_REQUIRED ACTION_: Your task is to copy each line of the records that includes the string "front".

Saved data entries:
_ _ _ _ _ _ _

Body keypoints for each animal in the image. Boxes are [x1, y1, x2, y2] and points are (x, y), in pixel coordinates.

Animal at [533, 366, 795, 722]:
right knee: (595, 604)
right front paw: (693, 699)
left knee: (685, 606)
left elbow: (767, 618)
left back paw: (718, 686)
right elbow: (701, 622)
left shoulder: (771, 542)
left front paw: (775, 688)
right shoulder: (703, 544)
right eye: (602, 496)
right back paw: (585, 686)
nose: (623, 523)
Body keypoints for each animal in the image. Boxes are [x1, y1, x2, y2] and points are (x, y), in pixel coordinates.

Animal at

_ _ _ _ _ _ _

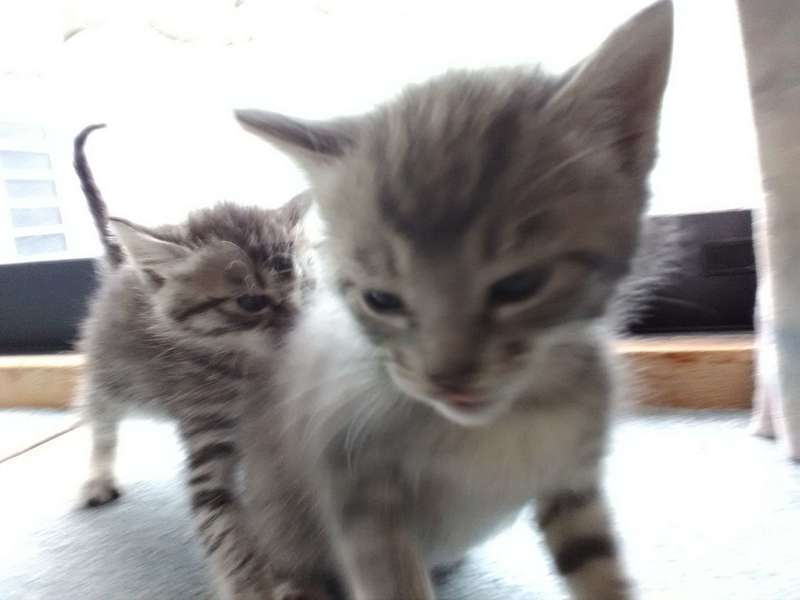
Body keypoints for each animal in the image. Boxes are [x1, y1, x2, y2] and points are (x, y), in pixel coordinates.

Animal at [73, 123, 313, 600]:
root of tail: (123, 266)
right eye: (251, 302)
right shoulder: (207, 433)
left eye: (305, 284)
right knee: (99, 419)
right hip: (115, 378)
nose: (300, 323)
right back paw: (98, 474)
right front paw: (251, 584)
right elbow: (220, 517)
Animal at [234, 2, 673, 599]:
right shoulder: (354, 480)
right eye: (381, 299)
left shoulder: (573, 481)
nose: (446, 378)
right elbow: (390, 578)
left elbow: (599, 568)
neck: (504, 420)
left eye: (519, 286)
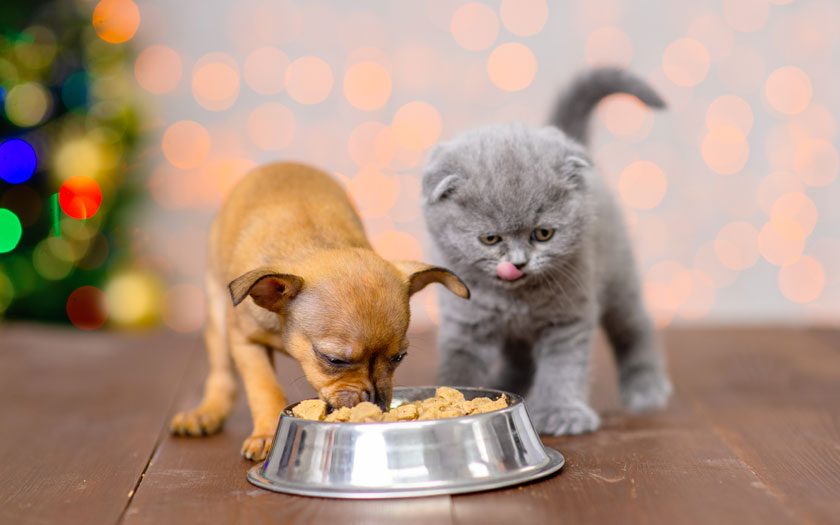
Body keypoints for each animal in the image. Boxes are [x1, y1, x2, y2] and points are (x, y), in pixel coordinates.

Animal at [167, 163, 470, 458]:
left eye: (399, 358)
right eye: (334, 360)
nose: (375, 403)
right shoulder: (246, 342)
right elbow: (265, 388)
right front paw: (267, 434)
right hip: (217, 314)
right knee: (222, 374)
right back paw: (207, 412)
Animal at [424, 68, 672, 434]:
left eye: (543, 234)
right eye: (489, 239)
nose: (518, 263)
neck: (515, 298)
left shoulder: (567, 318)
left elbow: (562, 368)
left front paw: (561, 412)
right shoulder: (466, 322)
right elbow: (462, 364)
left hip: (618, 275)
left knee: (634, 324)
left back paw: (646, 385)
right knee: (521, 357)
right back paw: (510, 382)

_ _ _ _ _ _ _

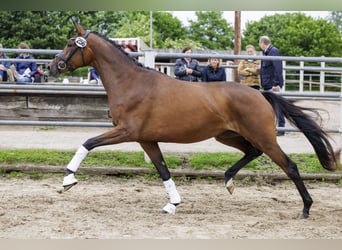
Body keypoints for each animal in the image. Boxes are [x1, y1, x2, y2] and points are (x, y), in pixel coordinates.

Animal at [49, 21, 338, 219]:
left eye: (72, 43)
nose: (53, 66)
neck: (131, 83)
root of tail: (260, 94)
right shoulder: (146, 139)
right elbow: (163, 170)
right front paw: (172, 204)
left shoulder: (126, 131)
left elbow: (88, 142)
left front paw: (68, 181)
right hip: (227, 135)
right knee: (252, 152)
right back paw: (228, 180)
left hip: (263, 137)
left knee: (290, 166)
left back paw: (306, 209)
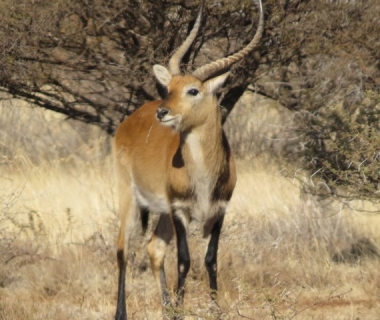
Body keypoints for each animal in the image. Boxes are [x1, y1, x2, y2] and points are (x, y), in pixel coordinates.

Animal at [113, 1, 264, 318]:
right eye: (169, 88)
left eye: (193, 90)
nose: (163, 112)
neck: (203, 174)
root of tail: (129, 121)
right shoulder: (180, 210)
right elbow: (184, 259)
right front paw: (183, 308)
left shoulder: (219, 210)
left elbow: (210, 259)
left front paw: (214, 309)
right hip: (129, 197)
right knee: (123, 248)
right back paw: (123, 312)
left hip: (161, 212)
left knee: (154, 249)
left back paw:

_ _ _ _ _ _ _

_SOLUTION FOR THIS TASK_:
right front paw: (693, 699)
left front paw: (775, 688)
right front paw: (251, 584)
right front paw: (267, 434)
left front paw: (561, 412)
right front paw: (172, 204)
left front paw: (68, 181)
right front paw: (183, 308)
left front paw: (214, 309)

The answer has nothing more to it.